**GOAL OF THE EXERCISE**
Write every entry out again with no changes, and leave the images behind.
─── DATASET EXTRACT ───
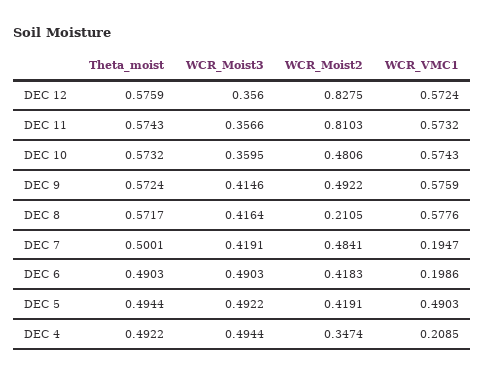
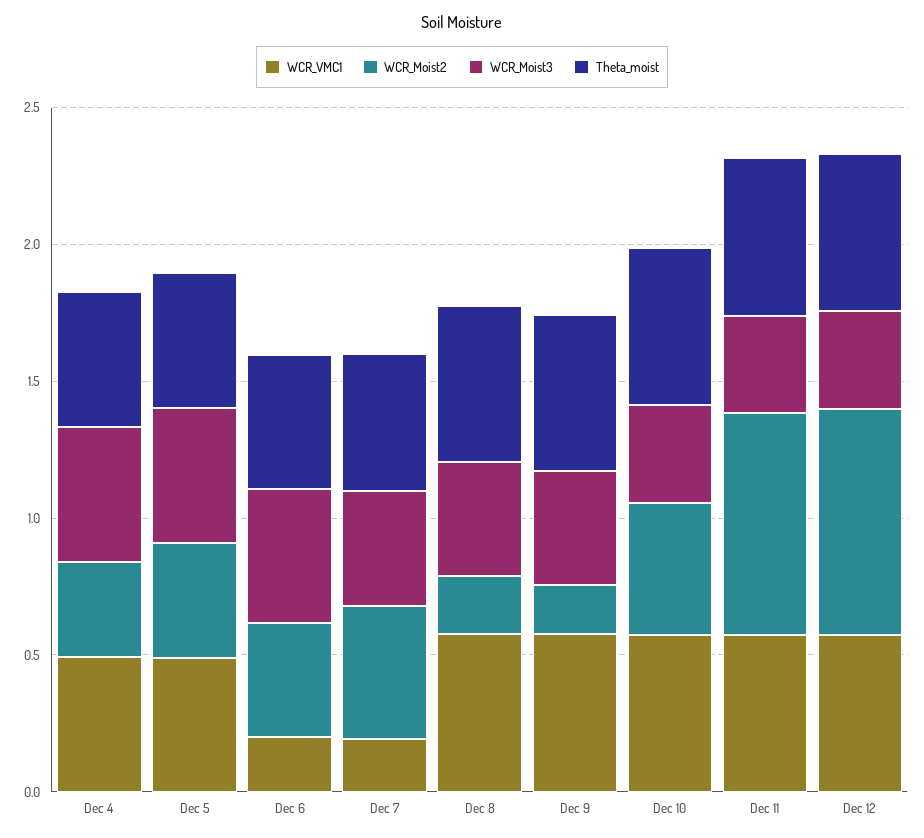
  {
    "Theta_moist": {
      "DEC 12": 0.5759,
      "DEC 11": 0.5743,
      "DEC 10": 0.5732,
      "DEC 9": 0.5724,
      "DEC 8": 0.5717,
      "DEC 7": 0.5001,
      "DEC 6": 0.4903,
      "DEC 5": 0.4944,
      "DEC 4": 0.4922
    },
    "WCR_Moist3": {
      "DEC 12": 0.356,
      "DEC 11": 0.3566,
      "DEC 10": 0.3595,
      "DEC 9": 0.4146,
      "DEC 8": 0.4164,
      "DEC 7": 0.4191,
      "DEC 6": 0.4903,
      "DEC 5": 0.4922,
      "DEC 4": 0.4944
    },
    "WCR_Moist2": {
      "DEC 12": 0.8275,
      "DEC 11": 0.8103,
      "DEC 10": 0.4806,
-     "DEC 9": 0.4922,
+     "DEC 9": 0.2,
      "DEC 8": 0.2105,
      "DEC 7": 0.4841,
      "DEC 6": 0.4183,
      "DEC 5": 0.4191,
      "DEC 4": 0.3474
    },
    "WCR_VMC1": {
      "DEC 12": 0.5724,
      "DEC 11": 0.5732,
      "DEC 10": 0.5743,
      "DEC 9": 0.5759,
      "DEC 8": 0.5776,
      "DEC 7": 0.1947,
      "DEC 6": 0.1986,
      "DEC 5": 0.4903,
-     "DEC 4": 0.2085
+     "DEC 4": 0.5
    }
  }

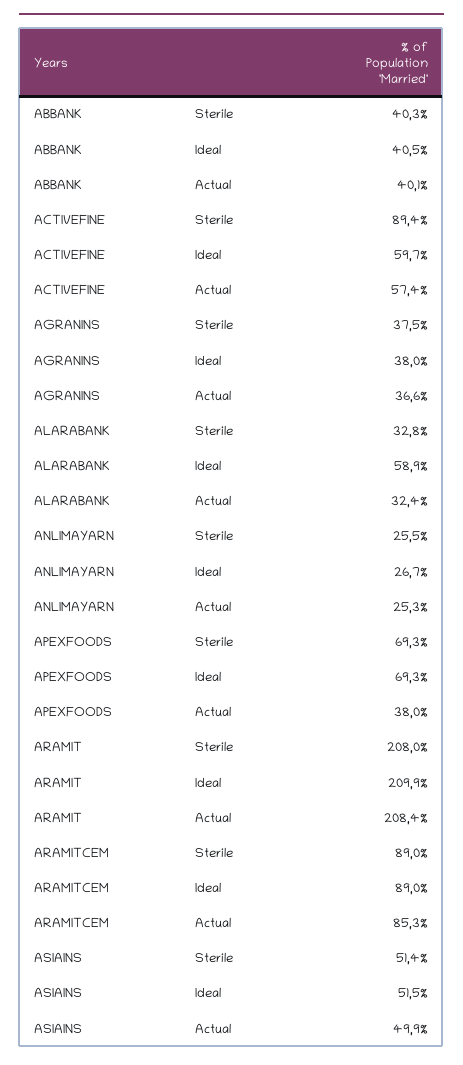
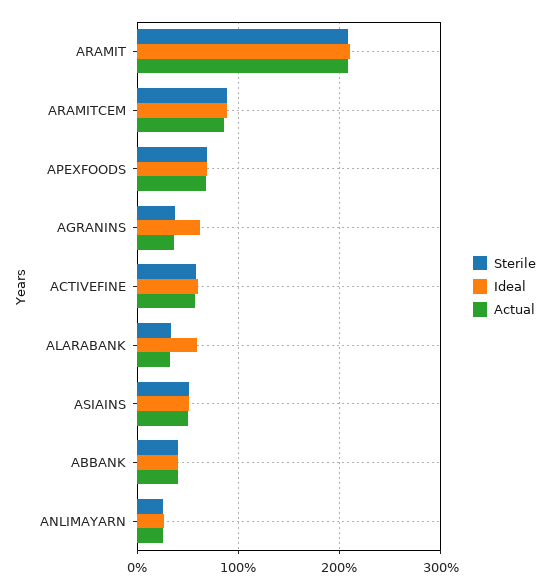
  {
    "Sterile": {
      "ABBANK": 40.3,
-     "ACTIVEFINE": 89.4,
+     "ACTIVEFINE": 60,
      "AGRANINS": 37.5,
      "ALARABANK": 32.8,
      "ANLIMAYARN": 25.5,
      "APEXFOODS": 69.3,
      "ARAMIT": 208,
      "ARAMITCEM": 89,
      "ASIAINS": 51.4
    },
    "Ideal": {
      "ABBANK": 40.5,
      "ACTIVEFINE": 59.7,
-     "AGRANINS": 38,
+     "AGRANINS": 60,
      "ALARABANK": 58.9,
      "ANLIMAYARN": 26.7,
      "APEXFOODS": 69.3,
      "ARAMIT": 209.9,
      "ARAMITCEM": 89,
      "ASIAINS": 51.5
    },
    "Actual": {
      "ABBANK": 40.1,
      "ACTIVEFINE": 57.4,
      "AGRANINS": 36.6,
      "ALARABANK": 32.4,
      "ANLIMAYARN": 25.3,
-     "APEXFOODS": 38,
+     "APEXFOODS": 70,
      "ARAMIT": 208.4,
      "ARAMITCEM": 85.3,
      "ASIAINS": 49.9
    }
  }

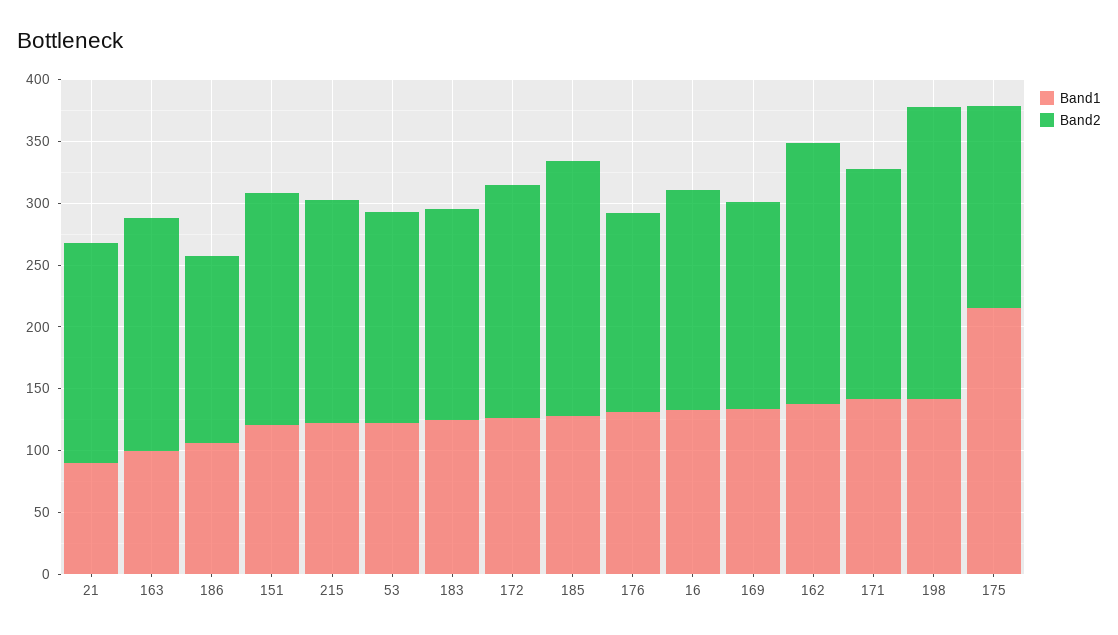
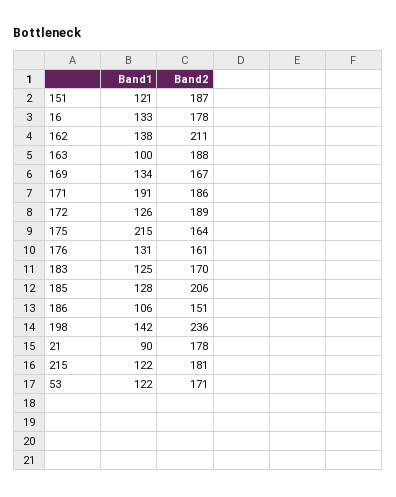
  {
    "Band1": {
      "21": 90,
      "163": 100,
      "186": 106,
      "151": 121,
      "215": 122,
      "53": 122,
      "183": 125,
      "172": 126,
      "185": 128,
      "176": 131,
      "16": 133,
      "169": 134,
      "162": 138,
-     "171": 140,
+     "171": 191,
      "198": 142,
      "175": 215
    },
    "Band2": {
      "21": 178,
      "163": 188,
      "186": 151,
      "151": 187,
      "215": 181,
      "53": 171,
      "183": 170,
      "172": 189,
      "185": 206,
      "176": 161,
      "16": 178,
      "169": 167,
      "162": 211,
      "171": 186,
      "198": 236,
      "175": 164
    }
  }

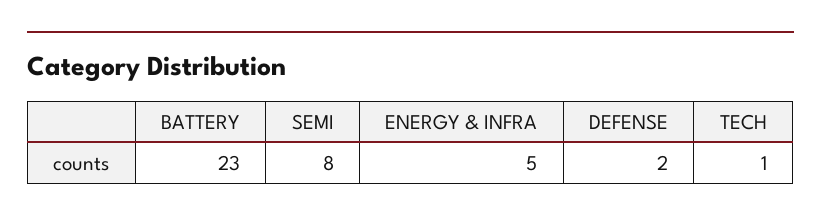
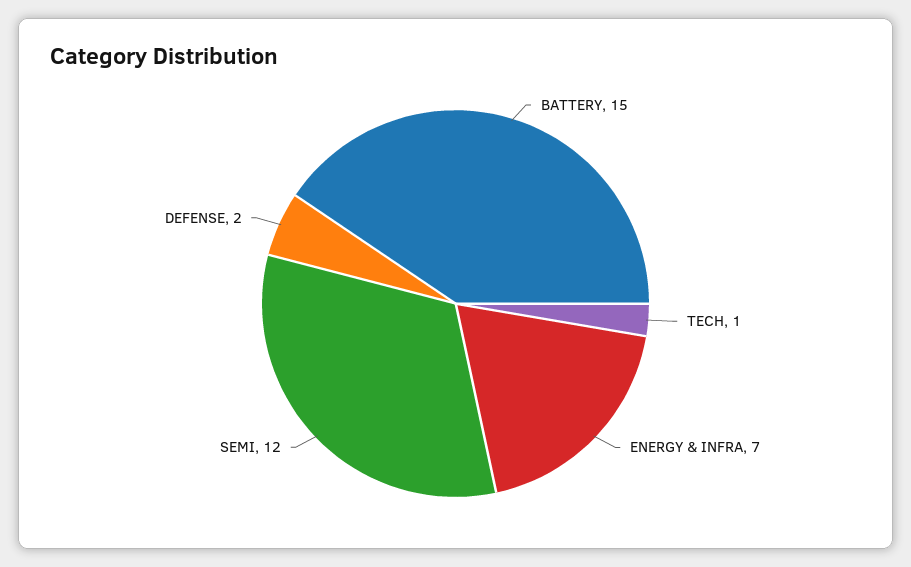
  {
-   "BATTERY": 23,
+   "BATTERY": 15,
-   "SEMI": 8,
+   "SEMI": 12,
-   "ENERGY & INFRA": 5,
+   "ENERGY & INFRA": 7,
    "DEFENSE": 2,
    "TECH": 1
  }

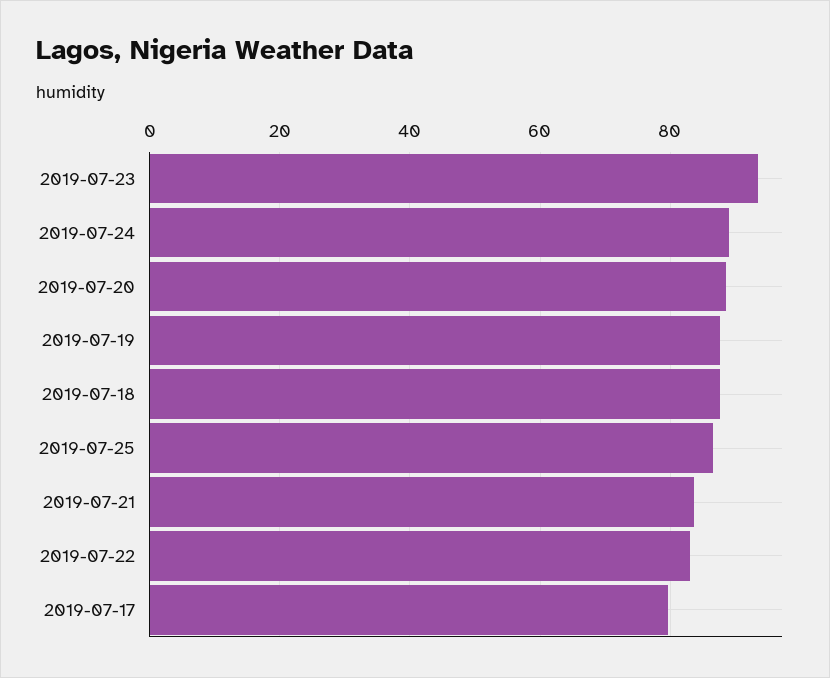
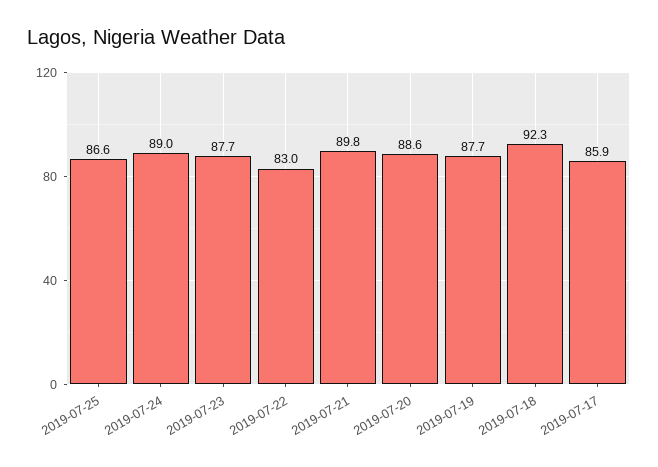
  {
-   "2019-07-23": 94,
+   "2019-07-23": 87.7,
    "2019-07-24": 89,
    "2019-07-20": 88.6,
    "2019-07-19": 87.7,
-   "2019-07-18": 88,
+   "2019-07-18": 92.3,
    "2019-07-25": 86.6,
-   "2019-07-21": 84,
+   "2019-07-21": 89.8,
    "2019-07-22": 83,
-   "2019-07-17": 80
+   "2019-07-17": 85.9
  }

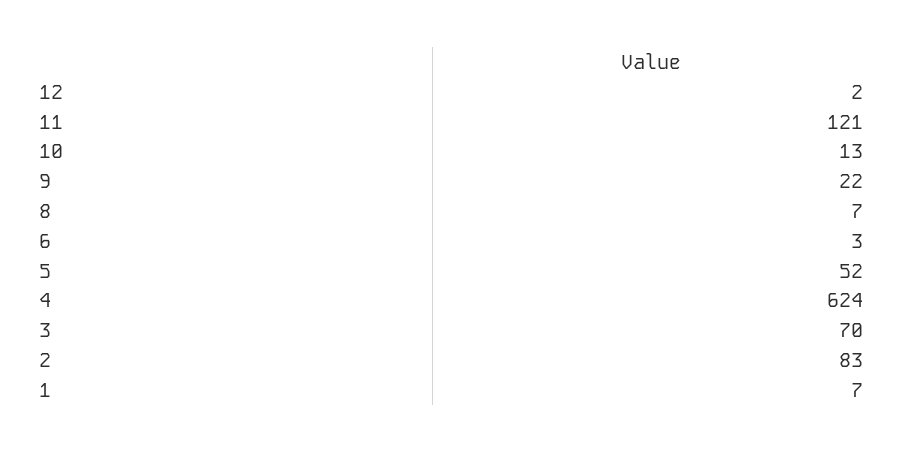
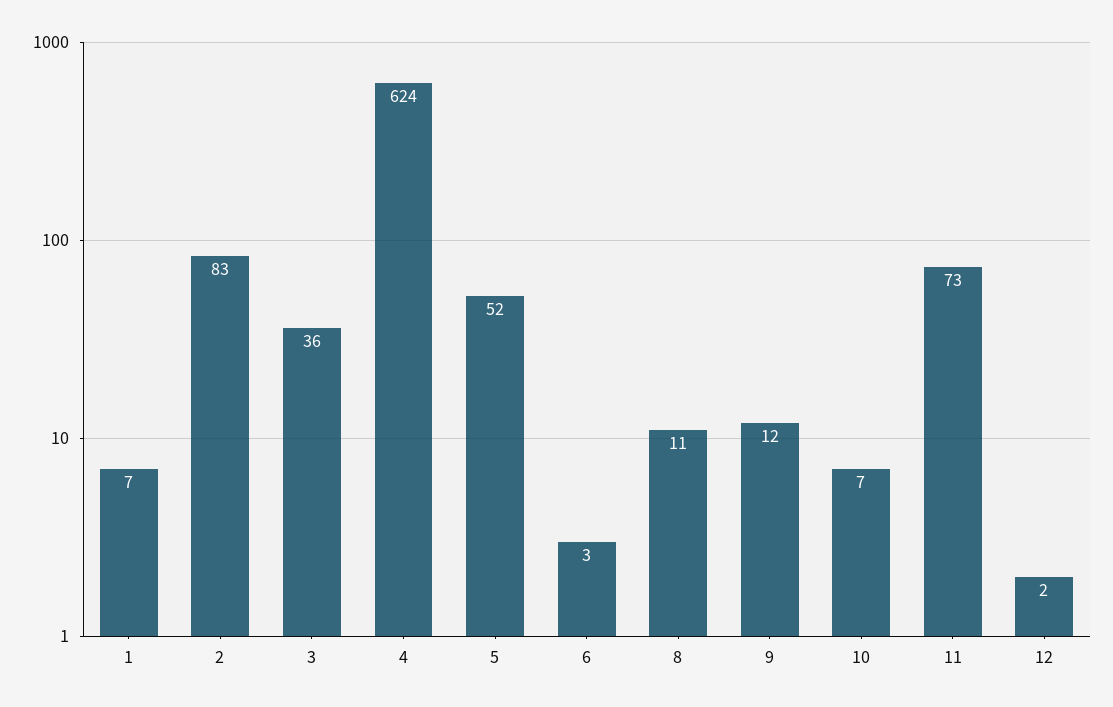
  {
    "12": 2,
-   "11": 121,
+   "11": 73,
-   "10": 13,
+   "10": 7,
-   "9": 22,
+   "9": 12,
-   "8": 7,
+   "8": 11,
    "6": 3,
    "5": 52,
    "4": 624,
-   "3": 70,
+   "3": 36,
    "2": 83,
    "1": 7
  }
───
**YOUR SOLUTION**
  {
    "Theta_moist": {
      "DEC 12": 0.5759,
      "DEC 11": 0.5743,
      "DEC 10": 0.5732,
      "DEC 9": 0.5724,
      "DEC 8": 0.5717,
      "DEC 7": 0.5001,
      "DEC 6": 0.4903,
      "DEC 5": 0.4944,
      "DEC 4": 0.4922
    },
    "WCR_Moist3": {
      "DEC 12": 0.356,
      "DEC 11": 0.3566,
      "DEC 10": 0.3595,
      "DEC 9": 0.4146,
      "DEC 8": 0.4164,
      "DEC 7": 0.4191,
      "DEC 6": 0.4903,
      "DEC 5": 0.4922,
      "DEC 4": 0.4944
    },
    "WCR_Moist2": {
      "DEC 12": 0.8275,
      "DEC 11": 0.8103,
      "DEC 10": 0.4806,
-     "DEC 9": 0.4922,
+     "DEC 9": 0.2,
      "DEC 8": 0.2105,
      "DEC 7": 0.4841,
      "DEC 6": 0.4183,
      "DEC 5": 0.4191,
      "DEC 4": 0.3474
    },
    "WCR_VMC1": {
      "DEC 12": 0.5724,
      "DEC 11": 0.5732,
      "DEC 10": 0.5743,
      "DEC 9": 0.5759,
      "DEC 8": 0.5776,
      "DEC 7": 0.1947,
      "DEC 6": 0.1986,
      "DEC 5": 0.4903,
-     "DEC 4": 0.2085
+     "DEC 4": 0.5
    }
  }

  {
    "Sterile": {
      "ABBANK": 40.3,
-     "ACTIVEFINE": 89.4,
+     "ACTIVEFINE": 60,
      "AGRANINS": 37.5,
      "ALARABANK": 32.8,
      "ANLIMAYARN": 25.5,
      "APEXFOODS": 69.3,
      "ARAMIT": 208,
      "ARAMITCEM": 89,
      "ASIAINS": 51.4
    },
    "Ideal": {
      "ABBANK": 40.5,
      "ACTIVEFINE": 59.7,
-     "AGRANINS": 38,
+     "AGRANINS": 60,
      "ALARABANK": 58.9,
      "ANLIMAYARN": 26.7,
      "APEXFOODS": 69.3,
      "ARAMIT": 209.9,
      "ARAMITCEM": 89,
      "ASIAINS": 51.5
    },
    "Actual": {
      "ABBANK": 40.1,
      "ACTIVEFINE": 57.4,
      "AGRANINS": 36.6,
      "ALARABANK": 32.4,
      "ANLIMAYARN": 25.3,
-     "APEXFOODS": 38,
+     "APEXFOODS": 70,
      "ARAMIT": 208.4,
      "ARAMITCEM": 85.3,
      "ASIAINS": 49.9
    }
  }

  {
    "Band1": {
      "21": 90,
      "163": 100,
      "186": 106,
      "151": 121,
      "215": 122,
      "53": 122,
      "183": 125,
      "172": 126,
      "185": 128,
      "176": 131,
      "16": 133,
      "169": 134,
      "162": 138,
-     "171": 140,
+     "171": 191,
      "198": 142,
      "175": 215
    },
    "Band2": {
      "21": 178,
      "163": 188,
      "186": 151,
      "151": 187,
      "215": 181,
      "53": 171,
      "183": 170,
      "172": 189,
      "185": 206,
      "176": 161,
      "16": 178,
      "169": 167,
      "162": 211,
      "171": 186,
      "198": 236,
      "175": 164
    }
  }

  {
-   "BATTERY": 23,
+   "BATTERY": 15,
-   "SEMI": 8,
+   "SEMI": 12,
-   "ENERGY & INFRA": 5,
+   "ENERGY & INFRA": 7,
    "DEFENSE": 2,
    "TECH": 1
  }

  {
-   "2019-07-23": 94,
+   "2019-07-23": 87.7,
    "2019-07-24": 89,
    "2019-07-20": 88.6,
    "2019-07-19": 87.7,
-   "2019-07-18": 88,
+   "2019-07-18": 92.3,
    "2019-07-25": 86.6,
-   "2019-07-21": 84,
+   "2019-07-21": 89.8,
    "2019-07-22": 83,
-   "2019-07-17": 80
+   "2019-07-17": 85.9
  }

  {
    "12": 2,
-   "11": 121,
+   "11": 73,
-   "10": 13,
+   "10": 7,
-   "9": 22,
+   "9": 12,
-   "8": 7,
+   "8": 11,
    "6": 3,
    "5": 52,
    "4": 624,
-   "3": 70,
+   "3": 36,
    "2": 83,
    "1": 7
  }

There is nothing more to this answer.